Il réussi à arrêter des traffiquants de drogue marseillais et rencontre une jolie pépée qui était là à titre récréatif : Jo.
Willie va vite être obsédé par la jolie black, en la suivant, il va tomber sur un gros traffic d'armes entre des libanais et un ruppin...
Richard Anconina, tout auréolé de son rôle dans "Tchao Pantin", voyait les producteur miser sur sa pomme comme Lanvin et Giraudeau à l'époque (Delon et Bébel vieillissait et il fallait trouver la relève).
Corneau sortait du tournage dantesque de "Fort Saganne" et voulait peut-être moins se prendre la tête.
Ce "Môme" ressemble à un film de la Cannon, le genre de trucs d'actions qui sortait directement en vidéo (à l'époque VHS) avec une affiche montrant le héros tout biscotos huilés avec une arme aussi grande que lui : un scénario décousu, un montage privilégiant les longues scènes érotiques entre le héros et sa belle ainsi que les poursuites de bagnoles dans Paris. Les dialogues sont signés Christian Clavier et il aurait mieux fait de s'abstenir (n'est pas Michel Blanc qui veut).

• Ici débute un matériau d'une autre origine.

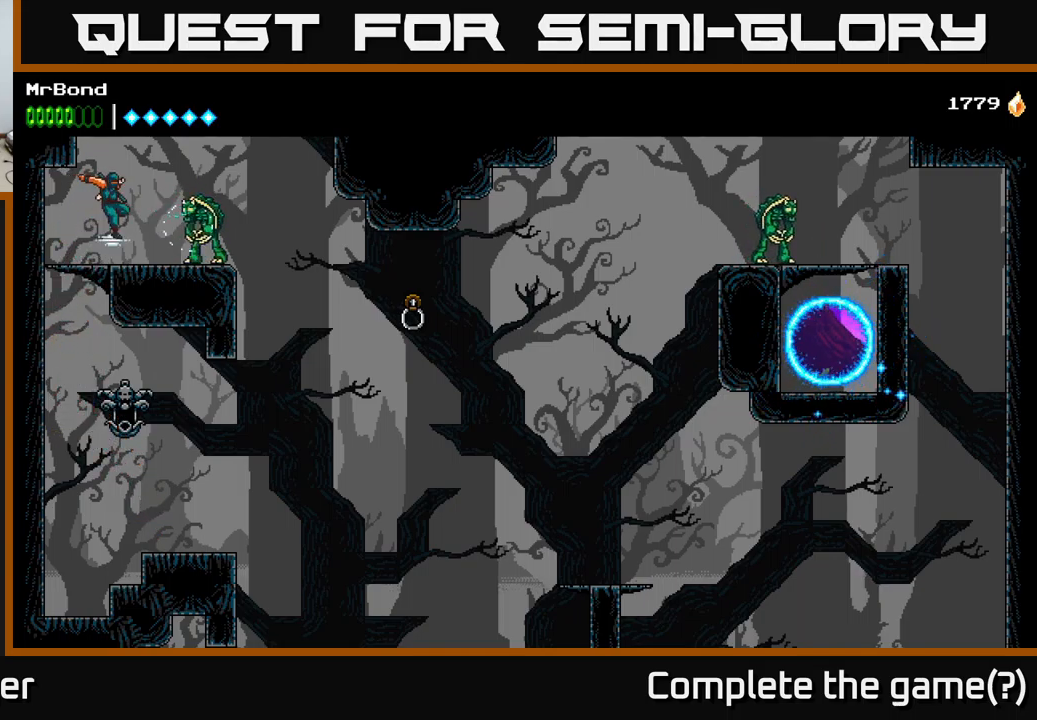
{"buttons": ["DPAD_RIGHT"], "left_stick": "center", "right_stick": "center", "events": [[84, "X", "up"], [184, "DPAD_RIGHT", "down"], [217, "X", "down"], [334, "X", "up"]]}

Le pire, c'est la fin où on peut voir Anconina dégommer ses ennemis à coup de bazooka, comme un certain Rambo mais sans le bandeau dans les cheveux.
La seule chose à sauver de ce nanar, c'est l'actrice nommé Ambre, à la carrière très courte et c'est dommage, qui apporte ici une sensibilité couplée à sa sensualité.
Alain Corneau, c'était "Police Python 357", "Série Noire" et "Le Choix Des Armes" soit des classiques du polar, c'est aussi le magnifique "Tous Les Matins Du Monde" en 1991 mais aussi cette daube pour jackys en manque de Kro.